Entries taken from a collection:
########

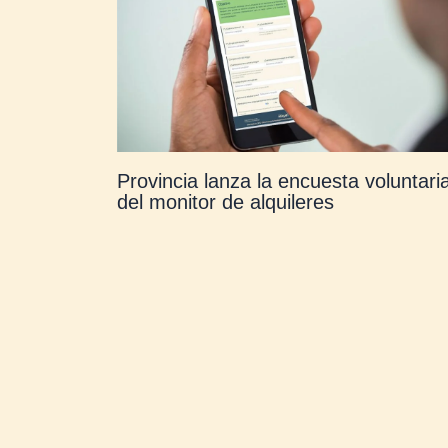
Provincia lanza la encuesta voluntari
del monitor de alquileres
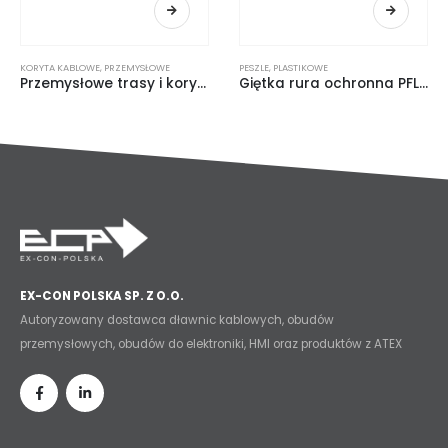
KORYTA KABLOWE
,
WSZYSTKIE PRODUKTY
,
PRZEMYSŁOWE
PESZLE
,
PLASTIKOWE
Przemysłowe trasy i koryta kablowe
Giętka rura ochronna PFLITSCH
EX-CON POLSKA SP. Z O.O.
Autoryzowany dostawca dławnic kablowych, obudów
przemysłowych, obudów do elektroniki, HMI oraz produktów z ATEX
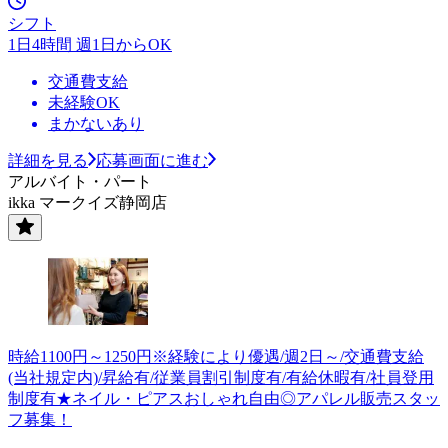
シフト
1日4時間 週1日からOK
交通費支給
未経験OK
まかないあり
詳細を見る
応募画面に進む
アルバイト・パート
ikka マークイズ静岡店
時給1100円～1250円※経験により優遇/週2日～/交通費支給
(当社規定内)/昇給有/従業員割引制度有/有給休暇有/社員登用
制度有★ネイル・ピアスおしゃれ自由◎アパレル販売スタッ
フ募集！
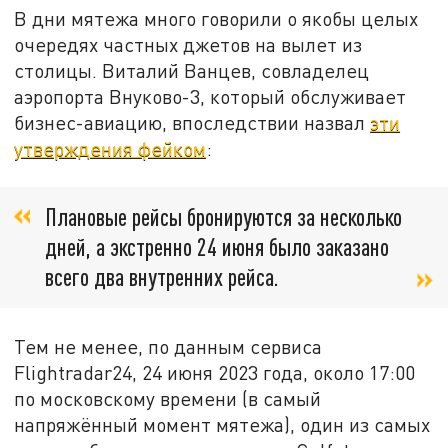
В дни мятежа много говорили о якобы целых
очередях частных джетов на вылет из
столицы. Виталий Ванцев, совладелец
аэропорта Внуково-3, который обслуживает
бизнес-авиацию, впоследствии назвал
эти
утверждения фейком
:
Плановые рейсы бронируются за несколько
дней, а экстренно 24 июня было заказано
всего два внутренних рейса.
Тем не менее, по данным сервиса
Flightradar24, 24 июня 2023 года, около 17:00
по московскому времени (в самый
напряжённый момент мятежа), один из самых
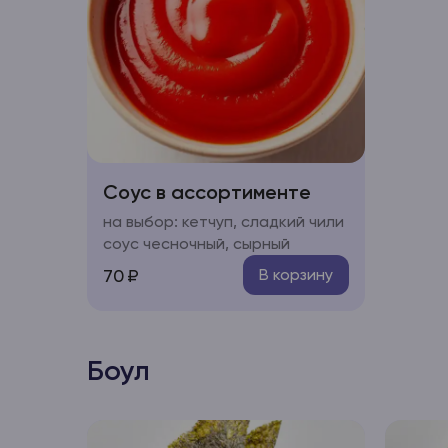
Соус в ассортименте
на выбор: кетчуп, сладкий чили
соус чесночный, сырный
70
₽
В корзину
Боул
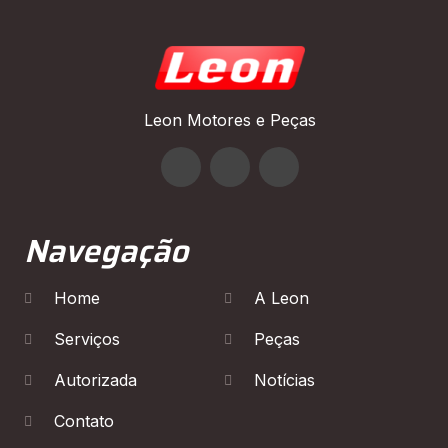
Leon Motores e Peças
Navegação
Home
A Leon
Serviços
Peças
Autorizada
Notícias
Contato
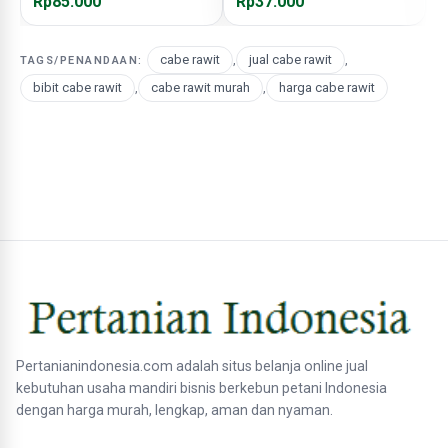
BISI )
Rp85.000
Rp37.000
R
cabe rawit
,
jual cabe rawit
,
TAGS/PENANDAAN:
bibit cabe rawit
,
cabe rawit murah
,
harga cabe rawit
Pertanianindonesia.com adalah situs belanja online jual
kebutuhan usaha mandiri bisnis berkebun petani Indonesia
dengan harga murah, lengkap, aman dan nyaman.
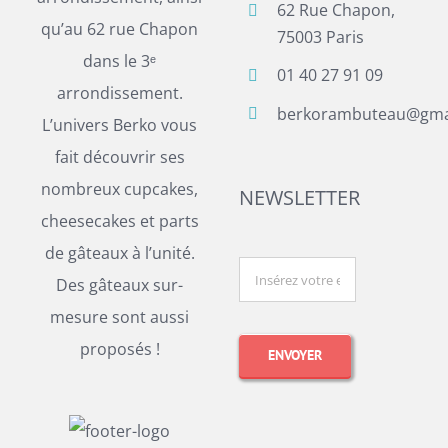
62 Rue Chapon,
qu’au 62 rue Chapon
75003 Paris
dans le 3ᵉ
01 40 27 91 09
arrondissement.
berkorambuteau@gma
L’univers Berko vous
fait découvrir ses
nombreux cupcakes,
NEWSLETTER
cheesecakes et parts
de gâteaux à l’unité.
Des gâteaux sur-
mesure sont aussi
proposés !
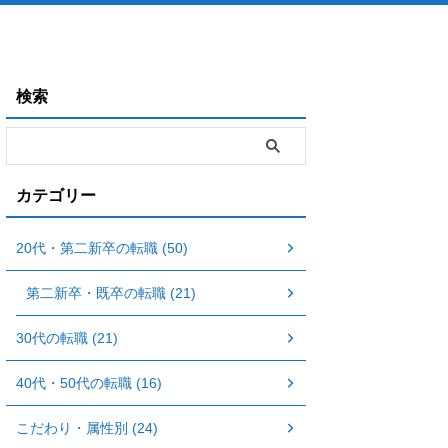
検索
カテゴリー
20代・第二新卒の転職 (50)
第二新卒・既卒の転職 (21)
30代の転職 (21)
40代・50代の転職 (16)
こだわり・属性別 (24)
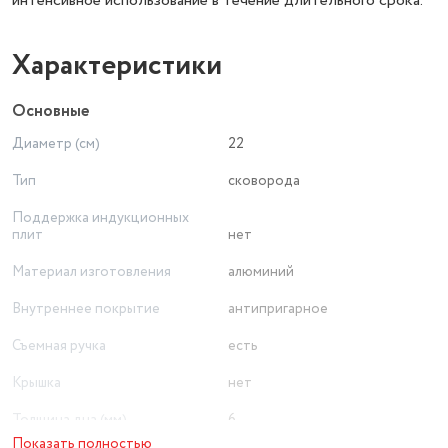
интенсивное использование в течение длительного срока.
Характеристики
Основные
Диаметр (см)
22
Тип
сковорода
Поддержка индукционных
плит
нет
Материал изготовления
алюминий
Внутреннее покрытие
антипригарное
Съемная ручка
есть
Крышка
нет
Толщина дна (мм)
6
Показать полностью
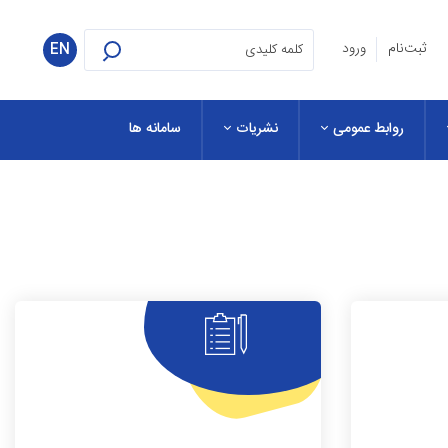
ثبت‌نام
ورود
EN
روابط عمومی
نشریات
سامانه ها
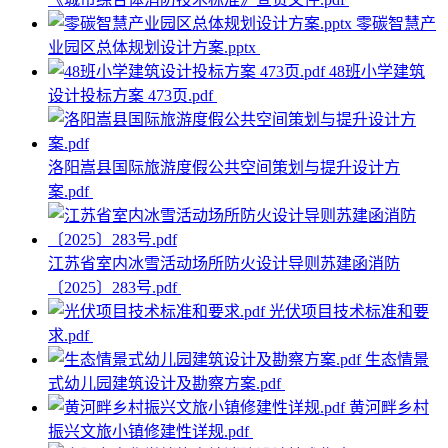
零碳智慧产
业园区总体规划设计方案.pptx
48班小学建筑
设计投标方案 473页.pdf
洛阳嵩县国际旅游度假公共空间策划与提升设计方
案.pdf
江苏省室内冰雪活动场所防火设计导则苏建函消防
〔2025〕283号.pdf
光伏项目技术标准和要
求.pdf
生态情景
式幼儿园建筑设计及勘察方案.pdf
黄河畔乡村
振兴文旅小镇修建性详规.pdf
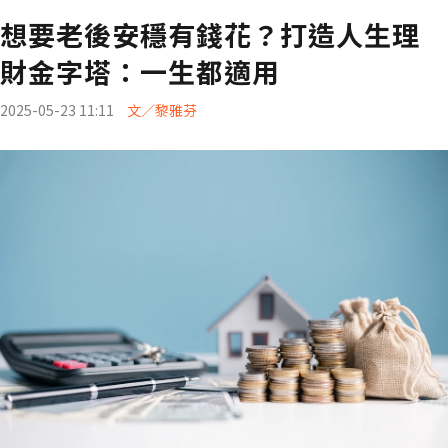
想要老後安穩有錢花？打造人生理
財金字塔：一生都適用
2025-05-23 11:11
文／黎雅芬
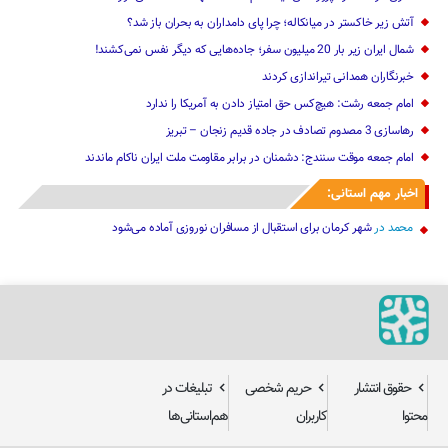
آتش زیر خاکستر در میانکاله؛ چرا پای دامداران به بحران باز شد؟
شمال ایران زیر بار 20 میلیون سفر؛ جاده‌هایی که دیگر نفس نمی‌کشند!
خبرنگاران همدانی تیراندازی کردند
امام جمعه رشت: هیچ‌کس حق امتیاز دادن به آمریکا را ندارد
رهاسازی 3 مصدوم تصادف در جاده قدیم زنجان – تبریز
امام جمعه موقت سنندج: دشمنان در برابر مقاومت ملت ایران ناکام ماندند
اخبار مهم استانی:
محمد
در
شهر کرمان برای استقبال از مسافران نوروزی آماده می‌شود
حقوق انتشار
حریم شخصی
تبلیغات در
محتوا
کاربران
هم‌استانی‌ها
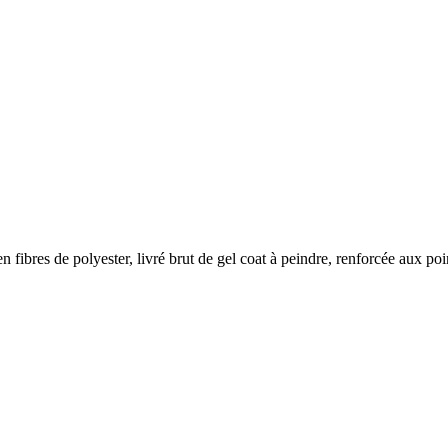
fibres de polyester, livré brut de gel coat à peindre, renforcée aux poin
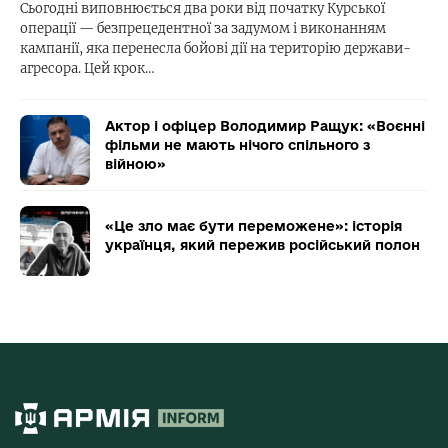
Сьогодні виповнюється два роки від початку Курської
операції — безпрецедентної за задумом і виконанням
кампанії, яка перенесла бойові дії на територію держави-
агресора. Цей крок…
Актор і офіцер Володимир Ращук: «Воєнні
фільми не мають нічого спільного з
війною»
«Це зло має бути переможене»: історія
українця, який пережив російський полон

########

With the images removed, give back every entry exactly as shown.

Provincia lanza la encuesta voluntari
del monitor de alquileres
KORYTA KABLOWE
,
WSZYSTKIE PRODUKTY
,
PRZEMYSŁOWE
PESZLE
,
PLASTIKOWE
Przemysłowe trasy i koryta kablowe
Giętka rura ochronna PFLITSCH
EX-CON POLSKA SP. Z O.O.
Autoryzowany dostawca dławnic kablowych, obudów
przemysłowych, obudów do elektroniki, HMI oraz produktów z ATEX
シフト
1日4時間 週1日からOK
交通費支給
未経験OK
まかないあり
詳細を見る
応募画面に進む
アルバイト・パート
ikka マークイズ静岡店
時給1100円～1250円※経験により優遇/週2日～/交通費支給
(当社規定内)/昇給有/従業員割引制度有/有給休暇有/社員登用
制度有★ネイル・ピアスおしゃれ自由◎アパレル販売スタッ
フ募集！
В дни мятежа много говорили о якобы целых
очередях частных джетов на вылет из
столицы. Виталий Ванцев, совладелец
аэропорта Внуково-3, который обслуживает
бизнес-авиацию, впоследствии назвал
эти
утверждения фейком
:
Плановые рейсы бронируются за несколько
дней, а экстренно 24 июня было заказано
всего два внутренних рейса.
Тем не менее, по данным сервиса
Flightradar24, 24 июня 2023 года, около 17:00
по московскому времени (в самый
напряжённый момент мятежа), один из самых
Соус в ассортименте
на выбор: кетчуп, сладкий чили
соус чесночный, сырный
70
₽
В корзину
Боул
Leon Motores e Peças
Navegação
Home
A Leon
Serviços
Peças
Autorizada
Notícias
Contato
BISI )
Rp85.000
Rp37.000
R
cabe rawit
,
jual cabe rawit
,
TAGS/PENANDAAN:
bibit cabe rawit
,
cabe rawit murah
,
harga cabe rawit
Pertanianindonesia.com adalah situs belanja online jual
kebutuhan usaha mandiri bisnis berkebun petani Indonesia
dengan harga murah, lengkap, aman dan nyaman.
62 Rue Chapon,
qu’au 62 rue Chapon
75003 Paris
dans le 3ᵉ
01 40 27 91 09
arrondissement.
berkorambuteau@gma
L’univers Berko vous
fait découvrir ses
nombreux cupcakes,
NEWSLETTER
cheesecakes et parts
de gâteaux à l’unité.
Des gâteaux sur-
mesure sont aussi
proposés !
検索
カテゴリー
20代・第二新卒の転職 (50)
第二新卒・既卒の転職 (21)
30代の転職 (21)
40代・50代の転職 (16)
こだわり・属性別 (24)
интенсивное использование в течение длительного срока.
Характеристики
Основные
Диаметр (см)
22
Тип
сковорода
Поддержка индукционных
плит
нет
Материал изготовления
алюминий
Внутреннее покрытие
антипригарное
Съемная ручка
есть
Крышка
нет
Толщина дна (мм)
6
Показать полностью
ثبت‌نام
ورود
EN
روابط عمومی
نشریات
سامانه ها
零碳智慧产
业园区总体规划设计方案.pptx
48班小学建筑
设计投标方案 473页.pdf
洛阳嵩县国际旅游度假公共空间策划与提升设计方
案.pdf
江苏省室内冰雪活动场所防火设计导则苏建函消防
〔2025〕283号.pdf
光伏项目技术标准和要
求.pdf
生态情景
式幼儿园建筑设计及勘察方案.pdf
黄河畔乡村
振兴文旅小镇修建性详规.pdf
想要老後安穩有錢花？打造人生理
財金字塔：一生都適用
2025-05-23 11:11
文／黎雅芬
آتش زیر خاکستر در میانکاله؛ چرا پای دامداران به بحران باز شد؟
شمال ایران زیر بار 20 میلیون سفر؛ جاده‌هایی که دیگر نفس نمی‌کشند!
خبرنگاران همدانی تیراندازی کردند
امام جمعه رشت: هیچ‌کس حق امتیاز دادن به آمریکا را ندارد
رهاسازی 3 مصدوم تصادف در جاده قدیم زنجان – تبریز
امام جمعه موقت سنندج: دشمنان در برابر مقاومت ملت ایران ناکام ماندند
اخبار مهم استانی:
محمد
در
شهر کرمان برای استقبال از مسافران نوروزی آماده می‌شود
حقوق انتشار
حریم شخصی
تبلیغات در
محتوا
کاربران
هم‌استانی‌ها
fibres de polyester, livré brut de gel coat à peindre, renforcée aux poin
Сьогодні виповнюється два роки від початку Курської
операції — безпрецедентної за задумом і виконанням
кампанії, яка перенесла бойові дії на територію держави-
агресора. Цей крок…
Актор і офіцер Володимир Ращук: «Воєнні
фільми не мають нічого спільного з
війною»
«Це зло має бути переможене»: історія
українця, який пережив російський полон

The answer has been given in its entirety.